Inhaling loudly, the man in question glanced up to see Bryce standing at the entrance of his cubicle, his bag slung over his shoulder. Dylan rubbed his eyes. “Oh shit. Don’t tell me it’s nine already.”
“It’s actually five o’clock,” Bryce whispered, sliding his bag to the floor. “I was just heading out now.”
Dylan inhaled again and nodded. “Oh. Okay,” he yawned, glancing back to his computer, which showed a black loading screen with a bouncing red, green, blue and yellow cube that was too harsh for his eyes. When he noticed Bryce still present, he looked back and asked, “What do you want?”
“I – ” Bryce ran his fingers along the seams of the plastic cubicle wall edging. “I, I was wondering if you had an answer. F-for me.”
Dylan blinked. “What?”
Bryce’s jaw tensed for a moment. “W-well, you said you’d pick a day.”

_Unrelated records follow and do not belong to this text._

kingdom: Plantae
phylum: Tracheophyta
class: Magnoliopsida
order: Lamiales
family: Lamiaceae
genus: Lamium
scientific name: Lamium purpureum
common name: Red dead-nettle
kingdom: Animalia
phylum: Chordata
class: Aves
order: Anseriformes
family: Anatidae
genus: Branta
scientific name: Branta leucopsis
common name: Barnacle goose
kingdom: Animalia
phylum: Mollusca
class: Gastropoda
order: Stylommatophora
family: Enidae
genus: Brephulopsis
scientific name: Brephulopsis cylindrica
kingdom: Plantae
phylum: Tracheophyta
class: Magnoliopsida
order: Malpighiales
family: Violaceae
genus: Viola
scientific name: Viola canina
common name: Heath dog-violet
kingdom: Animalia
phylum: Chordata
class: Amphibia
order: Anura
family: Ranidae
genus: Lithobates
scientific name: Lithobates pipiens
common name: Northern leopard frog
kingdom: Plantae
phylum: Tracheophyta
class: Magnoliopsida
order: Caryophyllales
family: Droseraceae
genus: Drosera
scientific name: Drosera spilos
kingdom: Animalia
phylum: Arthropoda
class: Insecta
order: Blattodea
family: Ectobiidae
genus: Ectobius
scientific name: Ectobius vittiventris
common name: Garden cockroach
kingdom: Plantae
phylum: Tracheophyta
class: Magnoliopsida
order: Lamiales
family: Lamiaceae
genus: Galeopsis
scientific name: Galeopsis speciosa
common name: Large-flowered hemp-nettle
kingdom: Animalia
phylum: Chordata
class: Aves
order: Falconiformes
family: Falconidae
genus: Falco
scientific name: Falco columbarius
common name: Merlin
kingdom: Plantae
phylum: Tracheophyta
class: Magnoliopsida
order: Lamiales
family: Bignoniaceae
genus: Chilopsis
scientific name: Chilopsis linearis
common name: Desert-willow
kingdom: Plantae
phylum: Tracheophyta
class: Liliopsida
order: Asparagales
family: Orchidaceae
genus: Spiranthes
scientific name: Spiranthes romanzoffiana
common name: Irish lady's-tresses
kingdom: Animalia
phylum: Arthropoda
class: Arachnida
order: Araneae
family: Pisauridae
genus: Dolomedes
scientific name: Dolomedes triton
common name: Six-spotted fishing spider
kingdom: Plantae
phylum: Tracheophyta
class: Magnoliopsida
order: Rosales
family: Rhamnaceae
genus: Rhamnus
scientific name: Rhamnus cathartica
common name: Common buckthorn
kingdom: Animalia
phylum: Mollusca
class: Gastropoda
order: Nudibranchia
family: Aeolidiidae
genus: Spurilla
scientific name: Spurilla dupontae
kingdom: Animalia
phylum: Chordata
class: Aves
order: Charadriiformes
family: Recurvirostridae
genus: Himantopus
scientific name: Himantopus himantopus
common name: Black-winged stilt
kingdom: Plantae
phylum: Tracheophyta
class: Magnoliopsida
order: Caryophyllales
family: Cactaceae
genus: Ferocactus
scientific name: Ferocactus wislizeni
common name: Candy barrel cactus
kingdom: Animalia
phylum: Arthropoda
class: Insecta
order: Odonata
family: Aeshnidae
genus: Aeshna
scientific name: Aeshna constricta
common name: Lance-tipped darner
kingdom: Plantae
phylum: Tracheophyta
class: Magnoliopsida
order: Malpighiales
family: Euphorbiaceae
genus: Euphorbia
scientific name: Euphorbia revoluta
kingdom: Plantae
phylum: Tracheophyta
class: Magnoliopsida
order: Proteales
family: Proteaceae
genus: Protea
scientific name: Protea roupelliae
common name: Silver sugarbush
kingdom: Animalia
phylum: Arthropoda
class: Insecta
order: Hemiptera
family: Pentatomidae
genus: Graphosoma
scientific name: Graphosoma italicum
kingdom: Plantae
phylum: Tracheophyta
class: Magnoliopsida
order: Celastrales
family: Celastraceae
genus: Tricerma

“Oh,” he whispered. Pulling out some Post-It notes and a purple Sharpie from his desk drawer, he wrote down the upcoming Thursday evening. Folding it, he offered it to Bryce. “I don’t have anything planned for that day.”
“Uh, do you…” Bryce wiped his face. “…may-maybe you should pick where we go?” asked Bryce. “I don’t…really know…any good ‘first date’ places.”
Dylan’s eyebrows rose in confusion. “I’m going to regret this, but where do you usually take first dates?”
Bryce tapped his fingers against the plastic cubicle edging. “Meeting them in the pub doesn’t count, right?”
Dylan nodded, mentally noting the honesty the nervous Soulmate was exhibiting. He quickly wrote down the name of a French restaurant close to where he lived. “I expect you to arrive punctually.”
“W…” Bryce smiled before he pointed out, “we’ll be working all day.”
Dylan swallowed his spittle. “Then I expect you to remind me at five. We can leave here, then.”
Bryce nodded. “All right. Uh, I’ll…see you Thursday.”
“You’ll see me tomorrow, Bryce.”
Bryce held up finger guns before pursing his lips. He opened his mouth to say something and then proceeded to leave. Dylan brushed his hair out of his eyes and returned to coding, where he accomplished three more lines before finally deciding to call it a night.